Yargılama sürecinde kaç kişi tutuklandı?
İlk etapta derneğin yöneticileri ve yurt müdürü dahil yedi kişi tutuklandı. Daha sonra dört kişi tahliye edildi, arkadaşlarımızın itirazı üzerine tekrar tutuklandılar. Ardından tekrar tahliyeler oldu ve şu an hapiste biri yurt müdürü, diğeri de dernek başkanı olmak üzere iki kişi tutuklu bulunuyor. Savcılığın iddianamesine göre şüphelilerin TCK’nın 85/2 maddesi uyarınca taksirle birden fazla kişinin ölümüne ve yaralanmasına sebebiyet verme suçundan cezalandırılması isteniyor.
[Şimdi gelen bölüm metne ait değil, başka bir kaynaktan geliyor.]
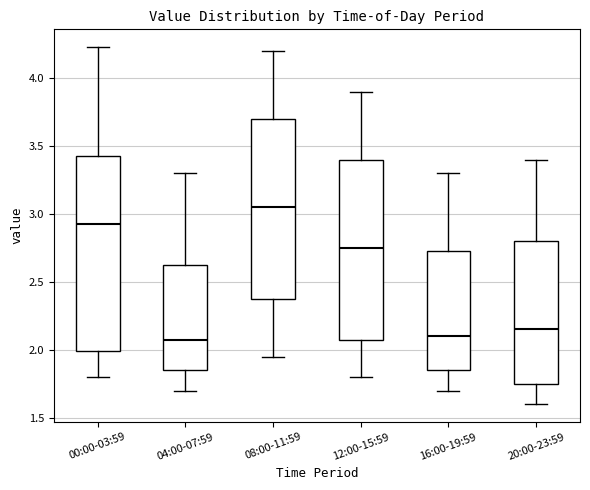

Where is the lower edge of the box for 04:00-07:59 on the y-axis? The values are not printed on the chart, so give them approximately, as read against the axis.

1.85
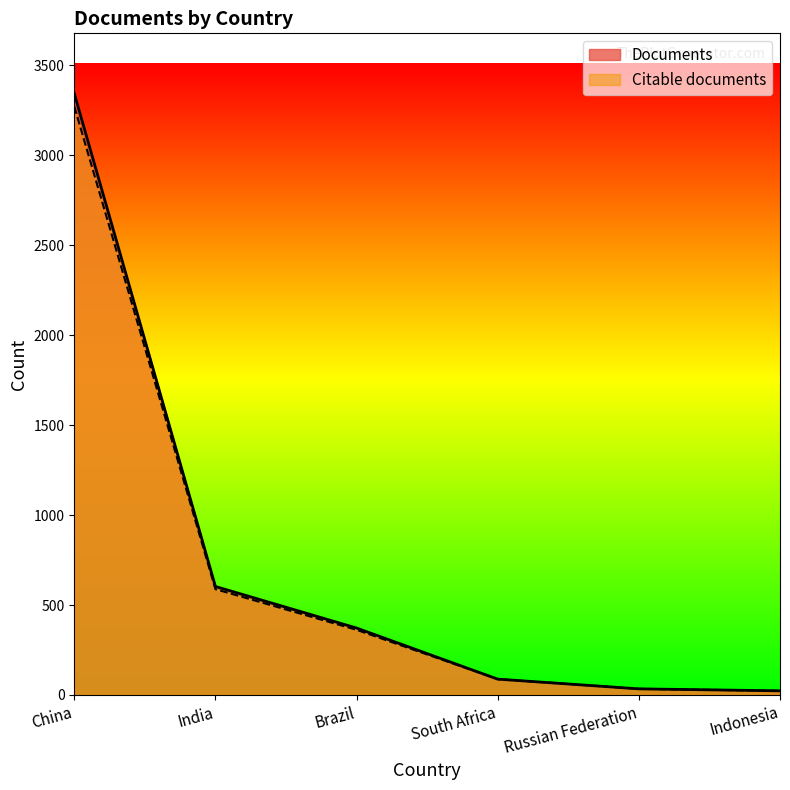

At which label is Citable documents closest to 1647?

India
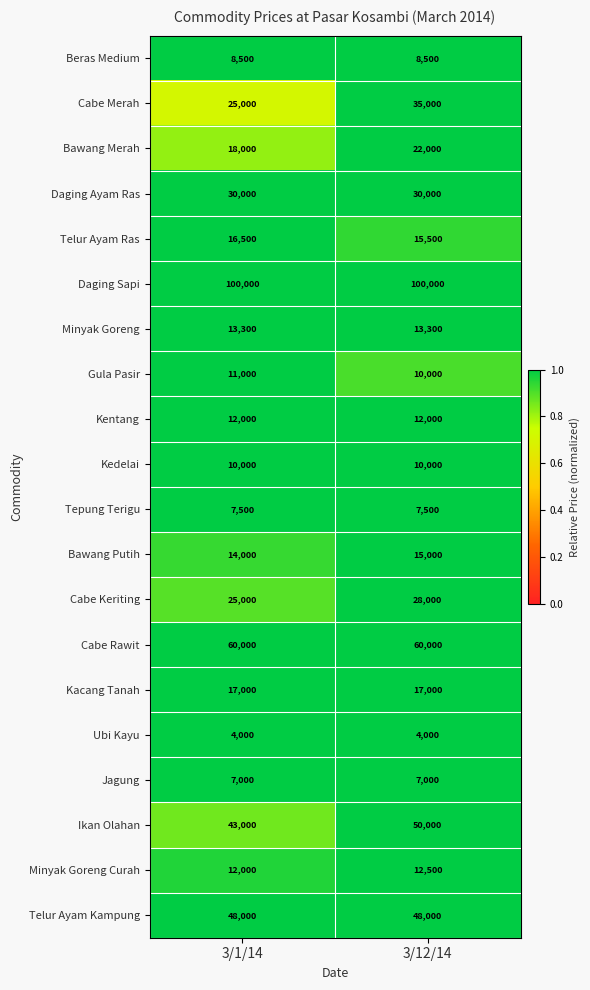

List the series in order of their peak value, lowest first.

Ubi Kayu, Jagung, Tepung Terigu, Beras Medium, Kedelai, Gula Pasir, Kentang, Minyak Goreng Curah, Minyak Goreng, Bawang Putih, Telur Ayam Ras, Kacang Tanah, Bawang Merah, Cabe Keriting, Daging Ayam Ras, Cabe Merah, Telur Ayam Kampung, Ikan Olahan, Cabe Rawit, Daging Sapi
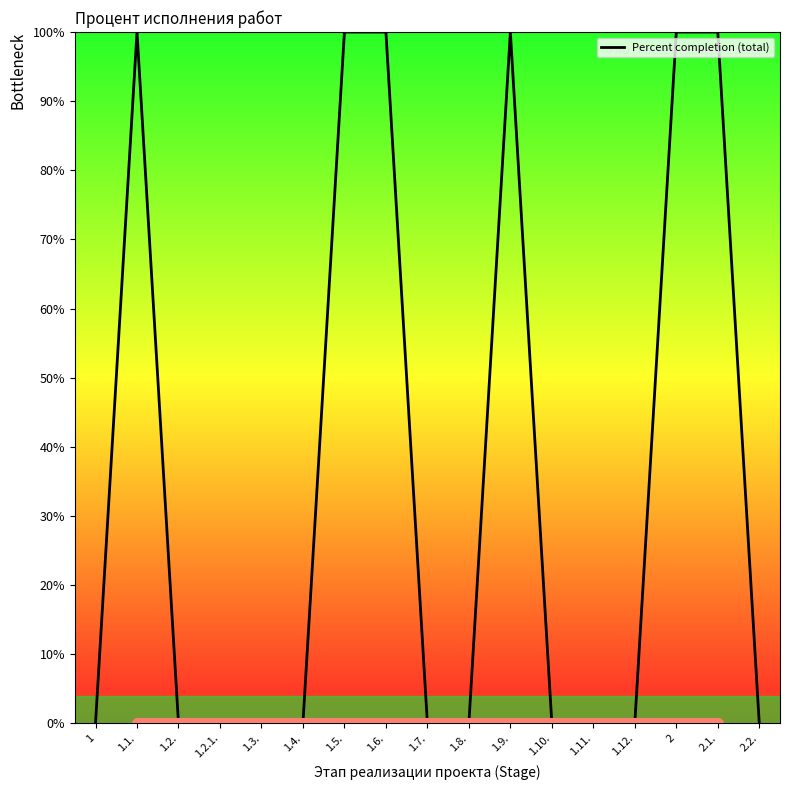

How many categories are shown in the chart?

17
Bu sanıklar ceza alırsa 2’şer yıldan 15 yıla kadar hapis yatacaklar. Avukatlarımız aracılığıyla bu iddianameye itiraz ettik. Çünkü iddianame sadece buzdağının görünen kısmıyla ilgileniyor. Bu tarz bir iddianameyle yeni Aladağ’ların önüne geçilemez. Çünkü iddianame, sanıkları asli değil tali kusurlu olarak görüyor. Ayrıca yurtta çocuklara yasadışı bir şekilde eğitim veren, tarikat olması dışında hiçbir vasfı bulunmayan belletmenlerin yargılanmıyor oluşu da davanın yetersizliğini ortaya koyuyor.
Kaç aile şikâyetini sürdürüyor?
Biri bebek 11 çocuk hayatını kaybetmiş, 16 çocuk da yaralanmıştı. Zaten bebek, yurt müdürünün kızı. Müdürün kendisi tutuklu sanık, o davacı değil. Belki aile itfaiyeden davacı olabilir. Çünkü itfaiyenin sepeti olmadığı için kurtarmanın yeterli yapılmadığını söylüyorlar sanıklar. Diğer ölen 10 çocuğun ailesi davacı. Yanısıra yaralanan çocukların da ailelerinden bir kısmı davacı. Sadece çok hafif yaralı olanlar ve dernek yöneticisi olan aileler şu an şikayetçi görünmüyor. Bizim takip ettiğimiz 11 aile var. Bunun dışında 2 aile daha davacı. Yani toplam 13 aile. Şikâyetçi hiçbir aile davasından vazgeçmedi.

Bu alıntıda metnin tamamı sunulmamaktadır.